▶ **SUPPLIED ENTRIES**
--- START ---
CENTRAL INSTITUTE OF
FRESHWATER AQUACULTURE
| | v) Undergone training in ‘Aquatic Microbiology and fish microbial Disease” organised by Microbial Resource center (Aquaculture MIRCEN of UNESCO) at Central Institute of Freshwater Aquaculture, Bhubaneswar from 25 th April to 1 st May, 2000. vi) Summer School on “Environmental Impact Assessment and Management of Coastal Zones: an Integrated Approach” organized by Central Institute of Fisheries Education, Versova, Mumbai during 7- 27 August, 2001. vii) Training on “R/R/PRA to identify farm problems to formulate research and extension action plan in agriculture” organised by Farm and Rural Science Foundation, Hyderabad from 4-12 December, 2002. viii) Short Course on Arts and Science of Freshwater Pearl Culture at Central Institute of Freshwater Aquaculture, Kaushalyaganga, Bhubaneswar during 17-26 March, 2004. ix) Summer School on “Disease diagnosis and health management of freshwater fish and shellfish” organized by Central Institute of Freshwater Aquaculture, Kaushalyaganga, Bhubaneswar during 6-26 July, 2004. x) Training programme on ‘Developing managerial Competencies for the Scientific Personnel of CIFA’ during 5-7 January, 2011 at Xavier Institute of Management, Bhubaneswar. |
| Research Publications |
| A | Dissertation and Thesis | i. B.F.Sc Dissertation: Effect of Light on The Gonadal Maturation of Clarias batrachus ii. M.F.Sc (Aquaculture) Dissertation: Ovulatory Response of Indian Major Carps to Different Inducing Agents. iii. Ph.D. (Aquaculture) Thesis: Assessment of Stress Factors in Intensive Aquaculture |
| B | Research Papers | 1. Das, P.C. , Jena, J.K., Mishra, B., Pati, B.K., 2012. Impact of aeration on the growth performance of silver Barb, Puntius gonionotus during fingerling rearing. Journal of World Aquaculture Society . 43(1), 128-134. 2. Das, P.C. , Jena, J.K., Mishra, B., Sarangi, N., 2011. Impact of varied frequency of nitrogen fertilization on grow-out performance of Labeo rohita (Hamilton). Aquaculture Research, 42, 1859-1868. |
--- END ---
▶ **AIM OF THE EXERCISE**
Using the material above, retype every line without altering it.

▶ **THE COMPLETED TASK**
CENTRAL INSTITUTE OF
FRESHWATER AQUACULTURE
| | v) Undergone training in ‘Aquatic Microbiology and fish microbial Disease” organised by Microbial Resource center (Aquaculture MIRCEN of UNESCO) at Central Institute of Freshwater Aquaculture, Bhubaneswar from 25 th April to 1 st May, 2000. vi) Summer School on “Environmental Impact Assessment and Management of Coastal Zones: an Integrated Approach” organized by Central Institute of Fisheries Education, Versova, Mumbai during 7- 27 August, 2001. vii) Training on “R/R/PRA to identify farm problems to formulate research and extension action plan in agriculture” organised by Farm and Rural Science Foundation, Hyderabad from 4-12 December, 2002. viii) Short Course on Arts and Science of Freshwater Pearl Culture at Central Institute of Freshwater Aquaculture, Kaushalyaganga, Bhubaneswar during 17-26 March, 2004. ix) Summer School on “Disease diagnosis and health management of freshwater fish and shellfish” organized by Central Institute of Freshwater Aquaculture, Kaushalyaganga, Bhubaneswar during 6-26 July, 2004. x) Training programme on ‘Developing managerial Competencies for the Scientific Personnel of CIFA’ during 5-7 January, 2011 at Xavier Institute of Management, Bhubaneswar. |
| Research Publications |
| A | Dissertation and Thesis | i. B.F.Sc Dissertation: Effect of Light on The Gonadal Maturation of Clarias batrachus ii. M.F.Sc (Aquaculture) Dissertation: Ovulatory Response of Indian Major Carps to Different Inducing Agents. iii. Ph.D. (Aquaculture) Thesis: Assessment of Stress Factors in Intensive Aquaculture |
| B | Research Papers | 1. Das, P.C. , Jena, J.K., Mishra, B., Pati, B.K., 2012. Impact of aeration on the growth performance of silver Barb, Puntius gonionotus during fingerling rearing. Journal of World Aquaculture Society . 43(1), 128-134. 2. Das, P.C. , Jena, J.K., Mishra, B., Sarangi, N., 2011. Impact of varied frequency of nitrogen fertilization on grow-out performance of Labeo rohita (Hamilton). Aquaculture Research, 42, 1859-1868. |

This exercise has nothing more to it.